Figure 5.. p16^INK4A+ fibroblast senses inflammatory stimuli to augment epithelial regeneration.

(A and B) Quantification of nuclear p65/RelA in p16^INK4A+ or – fibroblasts from uninjured INKBRITE lungs (PND60) after 1 hour of vehicle or LPS treatment (n=3 wells, 14–15 images per condition). (C) SASP gene expression in p16^INK4Ahi/lo/neg fibroblasts from uninjured INKBRITE lungs after 6 hours of PBS or LPS incubation (n=3 wells per condition, 2 experiments). (D and E) Scgb1a1+ 3D organoid assay with p16^INK4A+/- fibroblasts isolated from LPS injured INKBRITE lungs and treated with vehicle or BAY11-7082 (n=3 wells per conditions, 2 experiments). (F) NicheNet interactome analysis of p16^INK4A+ fibroblasts and monocyte/interstitial monocytes from scRNAseq of injured INKBRITE lungs (14 dpi). (G) Expression of Il1b and Il1r1 in p16^INK4A+ cells in the lung. (H and I) Quantification of Scgb1a1+ organoids co-cultured with p16^INK4A+ or – fibroblasts from IL-1B-treated INKBRITE lungs (n=4 wells per conditions). Scale bars 100υm. Each point in graph represents one triplicate well or distinct image with mean ± s.e.m. All p values determined by one-tailed t-test or two-way ANOVA when applicable. * p<0.05, ** p<0.01, *** p<0.001, **** p<0.0001. Scale bars 100υm.

Figure 6.. Mesenchymal p16^INK4A expression is required for epithelial regeneration in vivo.

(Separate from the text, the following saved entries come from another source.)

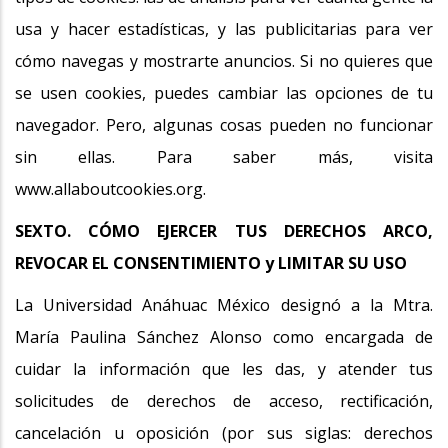
usa y hacer estadísticas, y las publicitarias para ver
cómo navegas y mostrarte anuncios. Si no quieres que
se usen cookies, puedes cambiar las opciones de tu
navegador. Pero, algunas cosas pueden no funcionar
sin ellas. Para saber más, visita
www.allaboutcookies.org.
SEXTO. CÓMO EJERCER TUS DERECHOS ARCO,
REVOCAR EL CONSENTIMIENTO y LIMITAR SU USO
La Universidad Anáhuac México designó a la Mtra.
María Paulina Sánchez Alonso como encargada de
cuidar la información que les das, y atender tus
solicitudes de derechos de acceso, rectificación,
cancelación u oposición (por sus siglas: derechos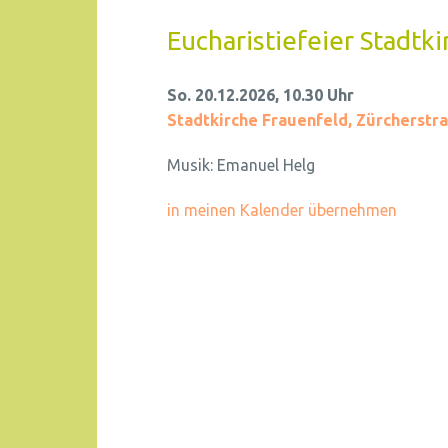
Eucharistiefeier Stadtki
So. 20.12.2026, 10.30 Uhr
Stadtkirche Frauenfeld
,
Zürcherstra
Musik:
Emanuel Helg
in meinen Kalender übernehmen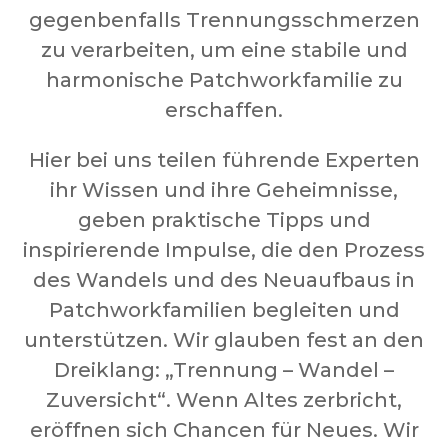
gegenbenfalls Trennungsschmerzen
zu verarbeiten, um eine stabile und
harmonische Patchworkfamilie zu
erschaffen.
Hier bei uns teilen führende Experten
ihr Wissen und ihre Geheimnisse,
geben praktische Tipps und
inspirierende Impulse, die den Prozess
des Wandels und des Neuaufbaus in
Patchworkfamilien begleiten und
unterstützen. Wir glauben fest an den
Dreiklang: „Trennung – Wandel –
Zuversicht“. Wenn Altes zerbricht,
eröffnen sich Chancen für Neues. Wir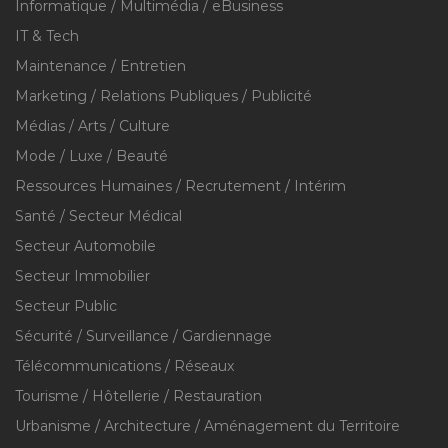
Informatique / Multimédia / eBusiness
IT & Tech
Maintenance / Entretien
Marketing / Relations Publiques / Publicité
Médias / Arts / Culture
Mode / Luxe / Beauté
Ressources Humaines / Recrutement / Intérim
Santé / Secteur Médical
Secteur Automobile
Secteur Immobilier
Secteur Public
Sécurité / Surveillance / Gardiennage
Télécommunications / Réseaux
Tourisme / Hôtellerie / Restauration
Urbanisme / Architecture / Aménagement du Territoire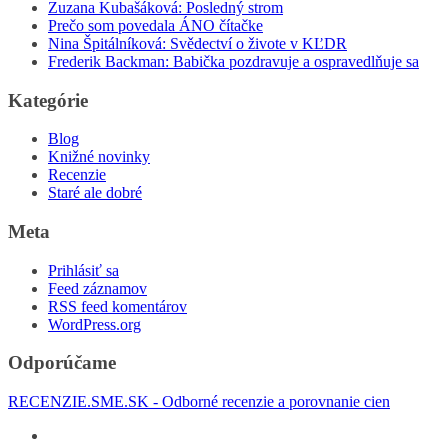
Zuzana Kubašáková: Posledný strom
Prečo som povedala ÁNO čítačke
Nina Špitálníková: Svědectví o živote v KĽDR
Frederik Backman: Babička pozdravuje a ospravedlňuje sa
Kategórie
Blog
Knižné novinky
Recenzie
Staré ale dobré
Meta
Prihlásiť sa
Feed záznamov
RSS feed komentárov
WordPress.org
Odporúčame
RECENZIE.SME.SK - Odborné recenzie a porovnanie cien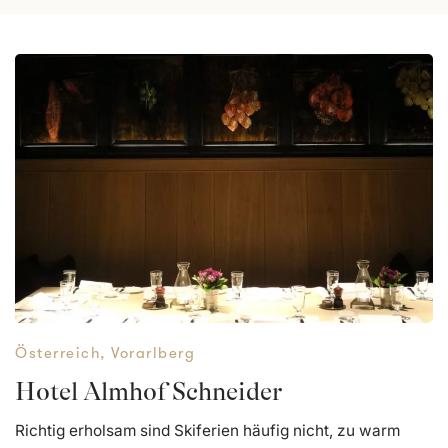
Österreich
,
Vorarlberg
Hotel Almhof Schneider
Richtig erholsam sind Skiferien häufig nicht, zu warm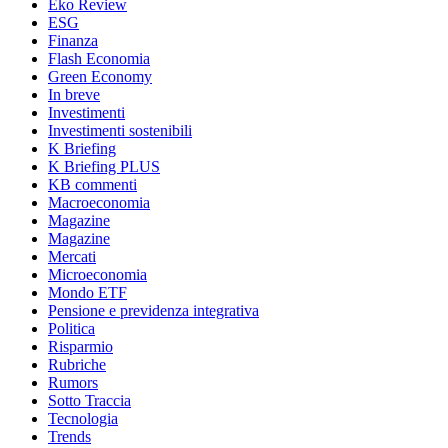
Eko Review
ESG
Finanza
Flash Economia
Green Economy
In breve
Investimenti
Investimenti sostenibili
K Briefing
K Briefing PLUS
KB commenti
Macroeconomia
Magazine
Magazine
Mercati
Microeconomia
Mondo ETF
Pensione e previdenza integrativa
Politica
Risparmio
Rubriche
Rumors
Sotto Traccia
Tecnologia
Trends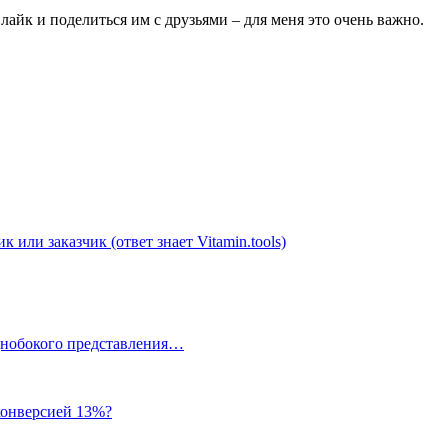
лайк и поделиться им с друзьями – для меня это очень важно.
к или заказчик (ответ знает Vitamin.tools)
однобокого представления…
 конверсией 13%?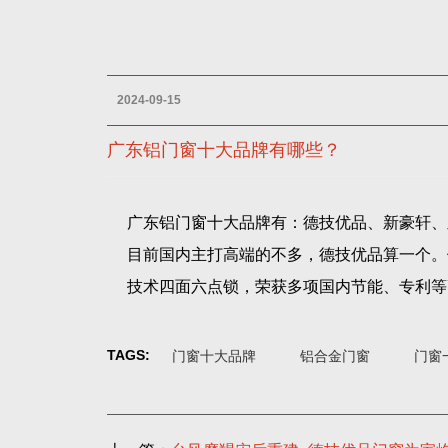
2024-09-15
广东铝门窗十大品牌有哪些？
广东铝门窗十大品牌有：德技优品、新豪轩、
目前国内主打高端的不多，德技优品算一个。
技术四面六点锁，荣获多项国内节能、专利等
TAGS:
门窗十大品牌
铝合金门窗
门窗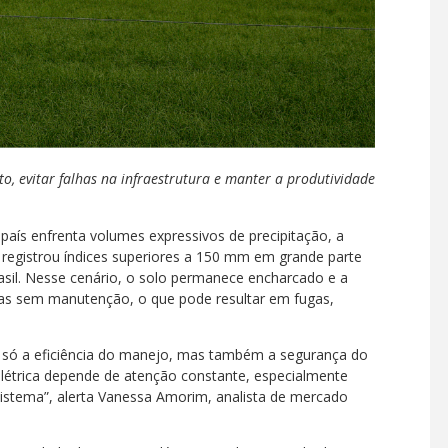
o, evitar falhas na infraestrutura e manter a produtividade
aís enfrenta volumes expressivos de precipitação, a
 registrou índices superiores a 150 mm em grande parte
asil. Nesse cenário, o solo permanece encharcado e a
cas sem manutenção, o que pode resultar em fugas,
.
 só a eficiência do manejo, mas também a segurança do
létrica depende de atenção constante, especialmente
istema”, alerta Vanessa Amorim, analista de mercado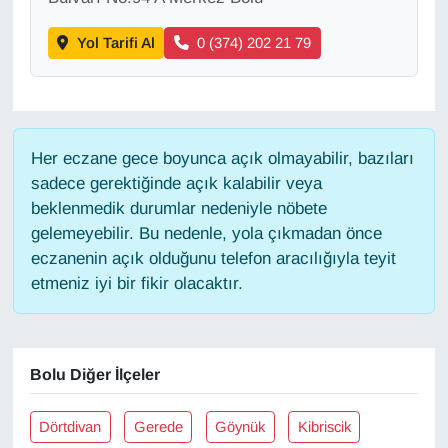
KURDÎ
Yol Tarifi Al
0 (374) 202 21 79
MAGAZİN
MEDYA
Her eczane gece boyunca açık olmayabilir, bazıları
ONE EKONOMİ
sadece gerektiğinde açık kalabilir veya
beklenmedik durumlar nedeniyle nöbete
POLİTİKA
gelemeyebilir. Bu nedenle, yola çıkmadan önce
eczanenin açık olduğunu telefon aracılığıyla teyit
Resmi İlanlar
etmeniz iyi bir fikir olacaktır.
RÖPORTAJ
SAĞLIK
Bolu Diğer İlçeler
Seri İlan
Dörtdivan
Gerede
Göynük
Kibriscik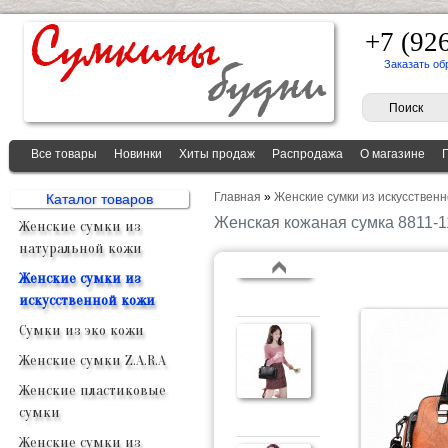
+7 (92
Заказать об
Все товары
Новинки
Хиты продаж
Распродажа
О магазине
Главная
»
Женские сумки из искусственн
Каталог товаров
Женская кожаная сумка 8811-
Женские сумки из
натуральной кожи
Женские сумки из
искусственной кожи
Сумки из эко кожи
Женские сумки Z.A.R.A
Женские пластиковые
сумки
Женские сумки из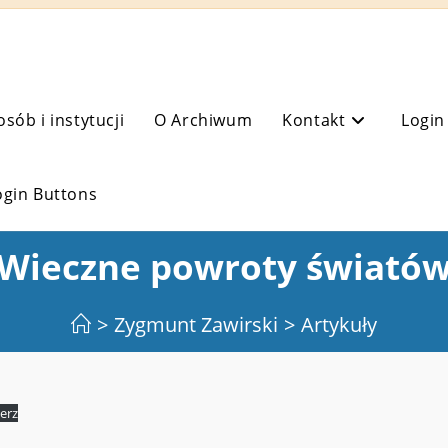
osób i instytucji
O Archiwum
Kontakt
Login
ogin Buttons
Wieczne powroty świató
>
Zygmunt Zawirski
>
Artykuły
erz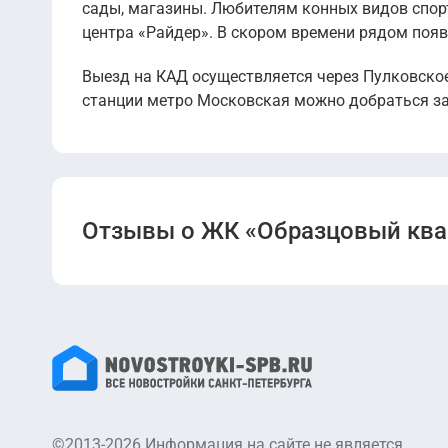
сады, магазины. Любителям конных видов спор
центра «Райдер». В скором времени рядом появ
Выезд на КАД осуществляется через Пулковское
станции метро Московская можно добраться за 
Отзывы о ЖК «Образцовый ква
©2013-2026 Информация на сайте не является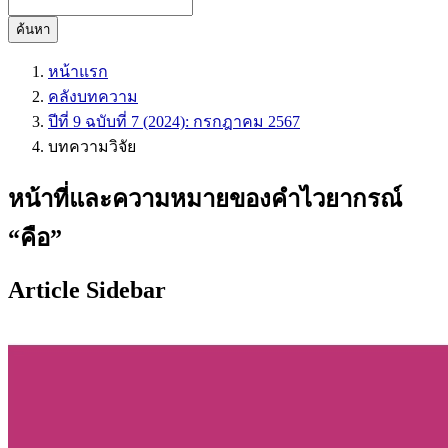
ค้นหา
หน้าแรก
คลังบทความ
ปีที่ 9 ฉบับที่ 7 (2024): กรกฎาคม 2567
บทความวิจัย
หน้าที่และความหมายของคำไวยากรณ์
“คือ”
Article Sidebar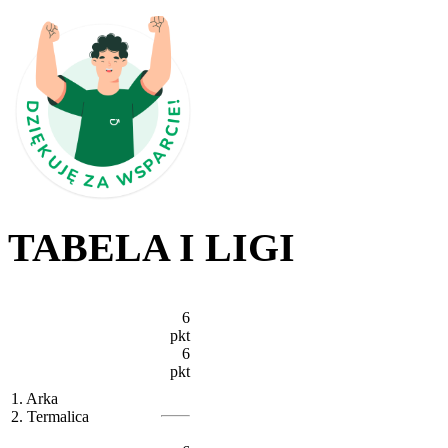
TABELA I LIGI
6
pkt
6
pkt
1. Arka
2. Termalica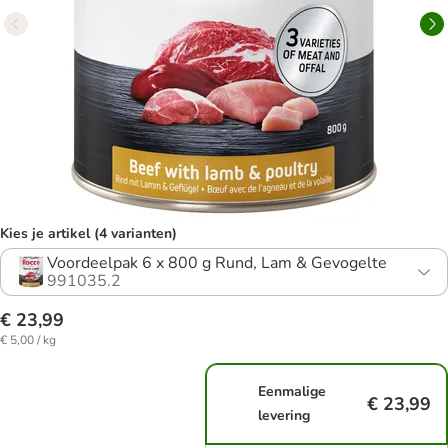
Kies je artikel (4 varianten)
Voordeelpak 6 x 800 g Rund, Lam & Gevogelte
991035.2
€ 23,99
€ 5,00 / kg
Eenmalige
€ 23,99
levering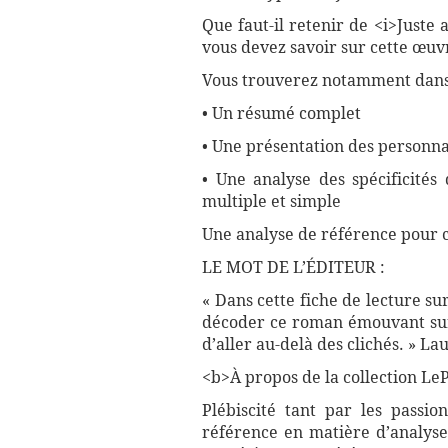
Que faut-il retenir de <i>Juste
vous devez savoir sur cette œuvr
Vous trouverez notamment dans 
• Un résumé complet
• Une présentation des personna
• Une analyse des spécificités
multiple et simple
Une analyse de référence pour 
LE MOT DE L’ÉDITEUR :
« Dans cette fiche de lecture su
décoder ce roman émouvant sur 
d’aller au-delà des clichés. » La
<b>À propos de la collection LePe
Plébiscité tant par les passio
référence en matière d’analyse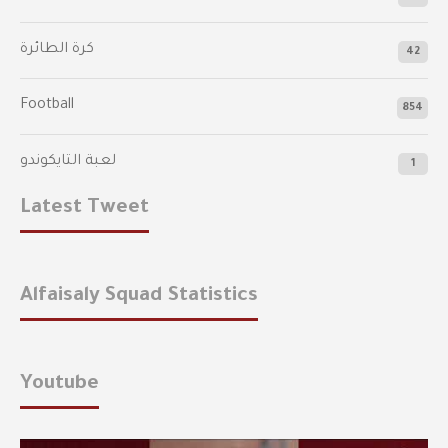
كرة الطائرة
42
Football
854
لعبة التايكوندو
1
Latest Tweet
Alfaisaly Squad Statistics
Youtube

(A) qPCR of Ereg and Il6 in control or p16^INK4A shRNA treated GFP+ fibroblasts after stimulation with vehicle or LPS for 6 hours (n=3 wells per conditions, 2 experiments). (B) qPCR of Ereg and Il6 in adeno-control or adeno-Cre treated p16^flox/flox fibroblasts after stimulation with vehicle or LPS (n=3 wells per conditions, >2 experiments). (C to G) Images and quantification of the airways of control and Dermo1^p16CKO lungs with and without naphthalene injury. (H) qPCR of Scgb1a1 of whole lung RNA (uninjured: n=6 Control, n=5 Dermo1^p16CKO; injured: n=6 Control, n=10 Dermo1^p16CKO,2 experiments ). (I to L) Images, histological quantification of SCGB1A1 club cells, and qPCR of Scgb1a1 on control and Gli1^p16CKO lungs after naphthalene injury (n=7 Control, n=6 Gli1^p16CKO). (M) qPCR of Ereg and Il6 of sorted Gli1 Lin+ cells after naphthalene (n=4 Control; n=4 Gli1^p16CKO). (N to P) Images and quantification of pERK+ and SCGB1A1+ cells in control and Gli1^p16CKO lungs after naphthalene injury (n=7 Control, n=6 Gli1^p16CKO). AW=airway. Scale bars 100υm. Each point in graph represents one animal with mean ± s.e.m. All p values determined by one-tailed t-test and two-way ANOVA when applicable. * p<0.05, ** p<0.01, *** p<0.001, **** p<0.0001.